Une série de phrases lues durant ces quinze jours se sont déjà volatilisées de ma mémoire, "tout ce qui n'est pas donné est perdu" dit le proverbe, tant pis. On savourera d'autant mieux celles qui viennent.
12 décembre 2006
se lever au coucher du soleil
"A quoi servirait un lever de soleil si nous ne nous levions pas? "
Georg Christoph Liechtenberg. Le miroir de l'âme. 1997.
11 décembre 2006
on a changé le sens des poussettes
"Olivier Rey, professeur de mathématique à Polytechnique, chercheur au CNRS, jeune auteur du Seuil, ma fait un jour remarquer un détail emblématique : vers le milieu des années 70, les poussettes ont changé de sens ! Je vous invite à repenser à cela. On est passé des poussettes où lenfant était tourné vers ses parents à des poussettes où lenfant tourne le dos à ses parents et est projeté dans lavenir. Comme si lenfant devait faire son deuil de lhéritage, de la transmission, de la filiation elle-même. Cest tout de même étrange que des designers et des industriels en même temps, dans la plupart des pays développés, aient tous eu la même idée : changer le sens des poussettes !"
02 décembre 2006
un seul , plusieurs
"Nous naissons plusieurs, nous mourons un seul."
Paul Valéry
On passe une vie à se forger parmi les mille possibilités offertes, pour parvenir comme le dit Claude Arnaud dans son dernier opuscule (prix Femina de l'essai 2006) à être celui qui dit Je en nous.
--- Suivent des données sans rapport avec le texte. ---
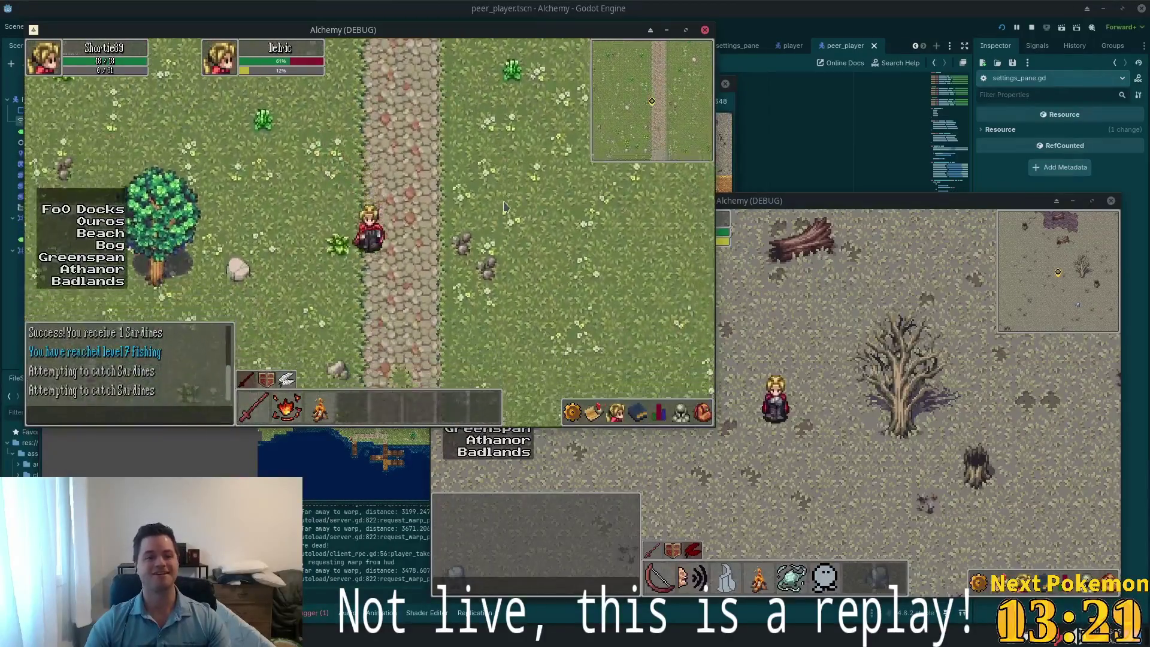
key("Down")
key("Down")
key("Right")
Notre époque y a ajouté un correctif: m'identité laisse progressivement la place à la notoriété, Oedipe s'efface devant Narcisse, pour être, il ne faut plus seulement être enraciné mais connu.
Y gagne-t-on ? Beau sujet de méditation pour une journée de repos.
la neige en hiver
"la neige , c'est de l'eau qui fleurit en hiver."
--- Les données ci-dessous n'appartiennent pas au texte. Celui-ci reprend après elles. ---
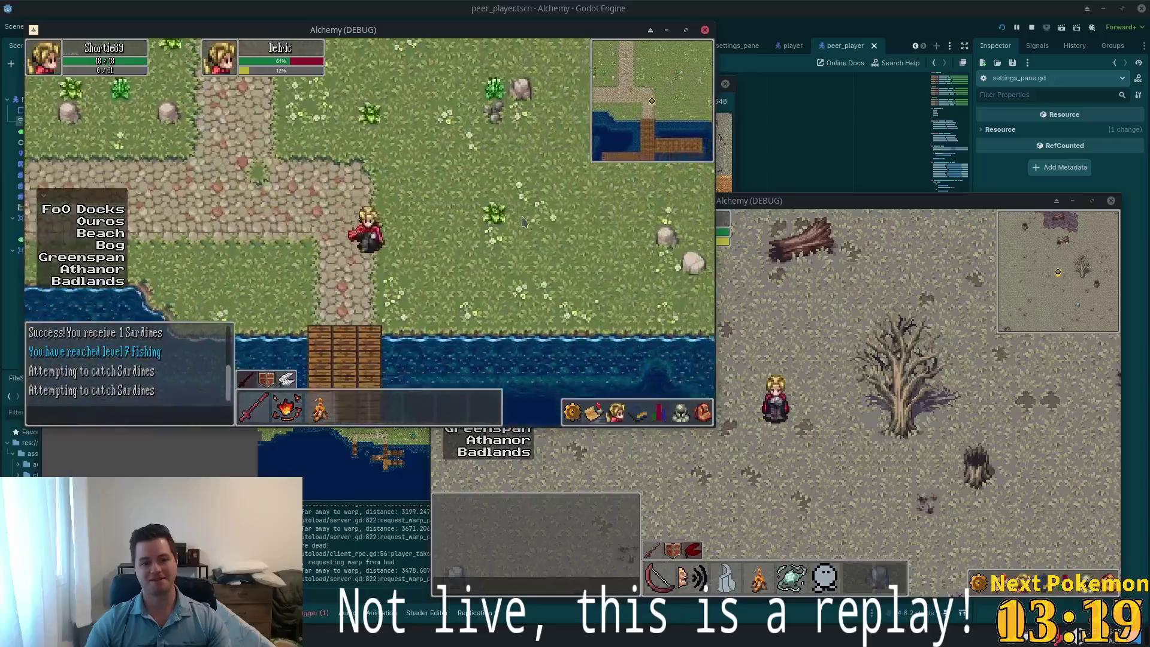
key("Down")
key("Right")
key("Down")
M. Jourdan. Journal du réel gravé sur un baton.
s'engager
« Sengager, cest adhérer volontairement à une cause que lon sait imparfaite ».
Paul-Louis Landsberg (1901-1944)
30 novembre 2006
tout changer
"Il faut changer de vie. Il faut changer tout.
Mais tout changer, ce n'est pas tout détruire: c'est sauver tout."
Maurice Bellet. La Longue Veille. DDB 2002
29 novembre 2006
poire comme un feu de bois
"Tu faisais partie de ces gens auprès de qui on se tient comme un bon feu de bois."
Bertrand Tavernier, évoquant Philippe Noiret.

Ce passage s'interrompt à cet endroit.